No more Mr Nice Guy! In Blue Orange's Bellum Magica, you're an evil warlord out to loot as much treasure as you can by using your growing army of goblins and dragons to attack hapless villagers and to steal from other players!



Designed by Frédéric Guérard, with cute art by Sylvain Aublin, Bellum Magica is at heart a card drafting game. The 2-5 players each start off with a 'castle' board and two starter goblin cards. The castle and cards are all divided into six rows, corresponding to the six faces of a conventional six-sided die. Players decide whether to place each of their goblin cards to the left or right of their castle: cards placed to the left yield resources; those to the right add to the player's attack strength. Each round, one player rolls a d6 and all the players activate that row on their castle. First they all collect the resources shown for that row, then, if they have enough sword icons in the row, they attack one of the available village locations or, if they also have a steal icon, they can instead attack another player.
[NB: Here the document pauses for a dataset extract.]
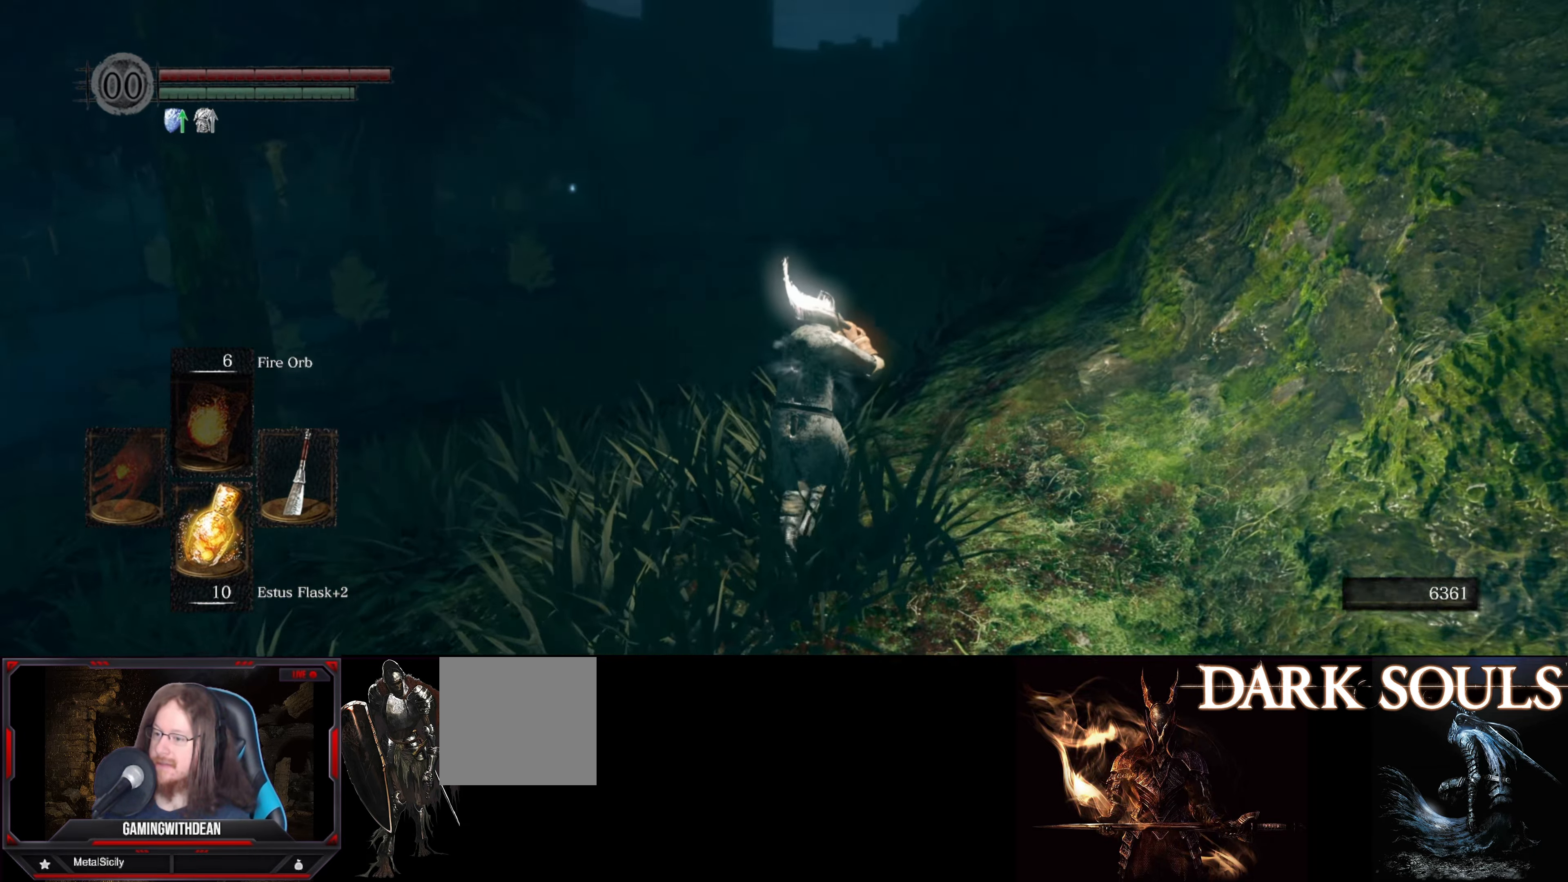
{"buttons": [], "left_stick": "up", "right_stick": "center", "events": [[17, "right_stick", "down"], [134, "right_stick", "center"]]}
At the end of each round, players get to spend resources recruiting more goblins, or the more powerful dragons, to add to their resource collection or attack strength on subsequent rounds. The player with the most scroll icons in the activated resource row wins a treasure chest, and attacks on village sites mostly yield one or more treasure chests. So obviously, it's only worth attacking another player if they have a treasure chest to steal. Whether against village sites or other players, attacks only succeed if your swords match or exceed the target's defence value. As you might expect, the defence values of village sites increase as the game progresses, and players too will be adding shields to shore up their castle's defences. There are magic shields too: impenetrable to ordinary swords but susceptible to attack with magic swords...



The game ends when a player finishes an attacking phase with 10 or more treasure chests, tho' that won't necessarily guarantee the win because the chests all have hidden points values: you can peek at those you take but you won't know for sure how many points other players' chests are worth. All you can know for sure is the range for each type of chest: wooden chests are worth 1 or 2 points; metal chests 3 or 4; and gold chests are worth 5 or 6 points.


Tho' gameplay is simple, there are some real choices to be made - for example, over whether and when to bolster resource collection or attack strength. Various tokens give players the ability to demand a re-roll - so you aren't necessarily stuck with activating the row that's rolled. As the game progresses, judicious use of the re-roll tokens can prove critical to success in maximising your own effectiveness and in potentially denying an opponent the benefit of an optimal roll.


But ultimately, Bellum Magica is a fun game rather than a tactical tussle. You're adding chests pretty much every round: you'll be winning chests in an attack most rounds and, most rounds, at least one player will pick up a resource-phase chest for their scrolls, so the treasure chest economy is inflationary and the game length is never likely to run much beyond a filler-length 20 minutes; maybe 30 minutes with a full complement of five players.